According to BroadChain, on April 17, Bitcoinist reported that Nic Carter, founding partner of Castle Island Ventures, pointed out that as the industry transitions to post-quantum cryptography, Bitcoin faces three possible paths: freezing vulnerable early tokens, maintaining the status quo and accepting the consequences, or avoiding protocol-level confiscation through a legal "salvage" process.
Carter believes that if Bitcoin eventually deprecates elliptic curve signatures and relevant quantum computers emerge, approximately 1.7 million BTC from early pay-to-public-key outputs could be at risk of exposure. He posted on platform X, stating that discussions on quantum risk have shifted from a fringe concern to an engineering and governance issue for Bitcoin itself.

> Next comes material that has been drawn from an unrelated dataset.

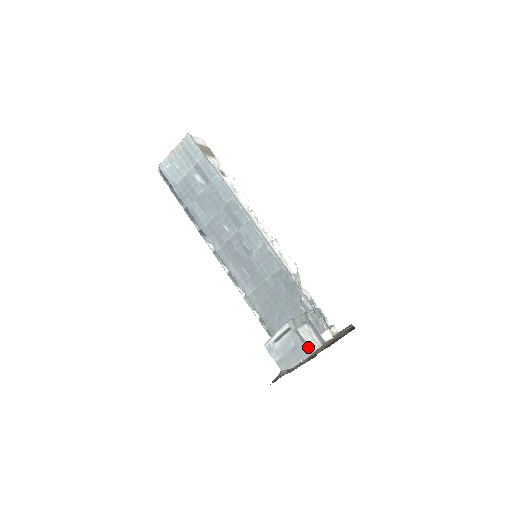
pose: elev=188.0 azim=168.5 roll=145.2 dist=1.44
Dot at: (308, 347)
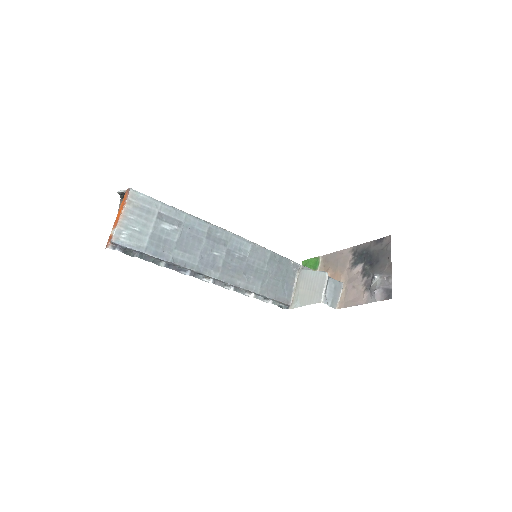
Dot at: occluded
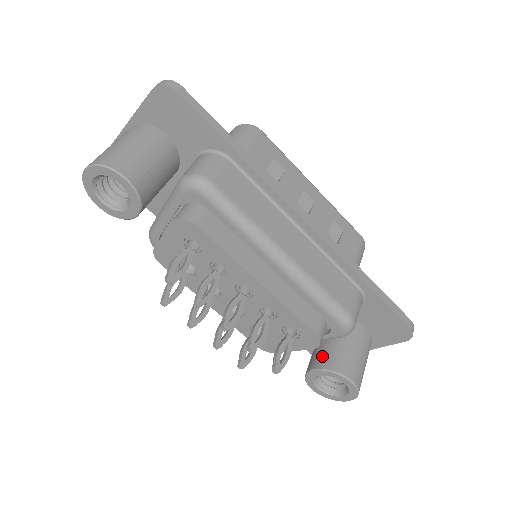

Carter anticipates that the upgrade path will go through a soft fork transition phase, ultimately completely disabling traditional signatures like ECDSA. However, the core challenge lies in how to handle unmigrated tokens. He believes the market has formed two major camps: institutional parties advocate freezing non-migrated tokens to mitigate risks, while Bitcoin purists view any freezing as a fundamental violation of the system's principles.
Carter noted that due to changes in market structure (increased proportion of corporate entities, ETF issuers, and custodial institutions), the likelihood of the freezing camp prevailing is higher than many expect. However, he personally favors a third option: authorized by U.S. courts, leading quantum companies (such as Google or IBM) could legally recover vulnerable tokens as neutral custodians.
Carter ranks the options, considering legal salvage as the best outcome, freezing as the second best, and the non-freezing option far behind. As of the time of writing, Bitcoin is trading at $74,795.